The part I found most interesting was actually the qualitative metric they defined to evaluate a particular network’s performance on the panoptic segmentation task. This is always a tricky part of creating new deep learning methods, because it is essential to training and interpretability—without a metric, we don’t have a good starting point for defining a loss function or doing any error analysis. The difficulty of evaluating object segmentation is that misclassifications of individual pixels do not really change a segmentation result, but many different misclassifications can gradually degrade the segmentation. The researchers used a metric called Panoptic Quality (PQ) to categorize a segmentation as correct or incorrect. The idea is basically Intersection-over-Union (IoU) for segmentation.

some interesting tidbits, part 3

The last tutorial I went to was the Fairness and Accountability session hosted by Timnit Gebru and Emily Denton, two research scientists at Google. The biggest takeaway I got from this session was the inadequacy of dataset re-balancing as a cure for algorithmic bias. Many researchers believe that simply collecting more balanced datasets will solve the issue of bias in machine learning, but this is not true. In order to more accurately curate representative and inclusive data, we must collect data with diligence and care, with a focus on “privacy, transparency, and value.” Without such deliberation in dataset curation, our data simply replicates existing social biases. Out of the ways to do this, the idea of creating community archives stuck with me the most, in which communities collect their own data archives to store their history and culture.

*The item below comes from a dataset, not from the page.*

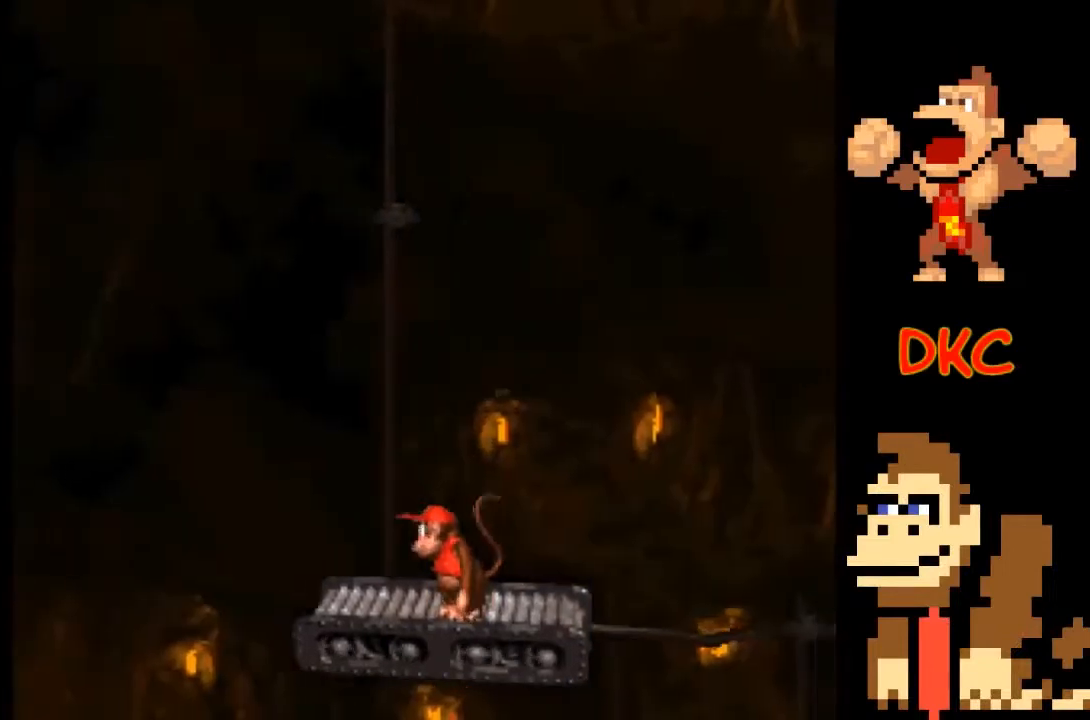
{"buttons": ["X"], "left_stick": "left", "right_stick": "center", "events": [[67, "left_stick", "center"], [467, "left_stick", "left"]]}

I think this approach allows marginalized communities to not only represent themselves the way they believe is most authentic, but also maintain an active outlet for historical record keeping, according to their own terms.

Incorrectly upsampled faces
Figure 2. (a) A downsampled picture of Barack Obama (which is amazingly recognizable) that somehow turned White; (b) Images of AOC and Machine Learning Research Scientist Robert Osazuwa Ness downsampled and then upsampled using the algorithm (granted permission to use).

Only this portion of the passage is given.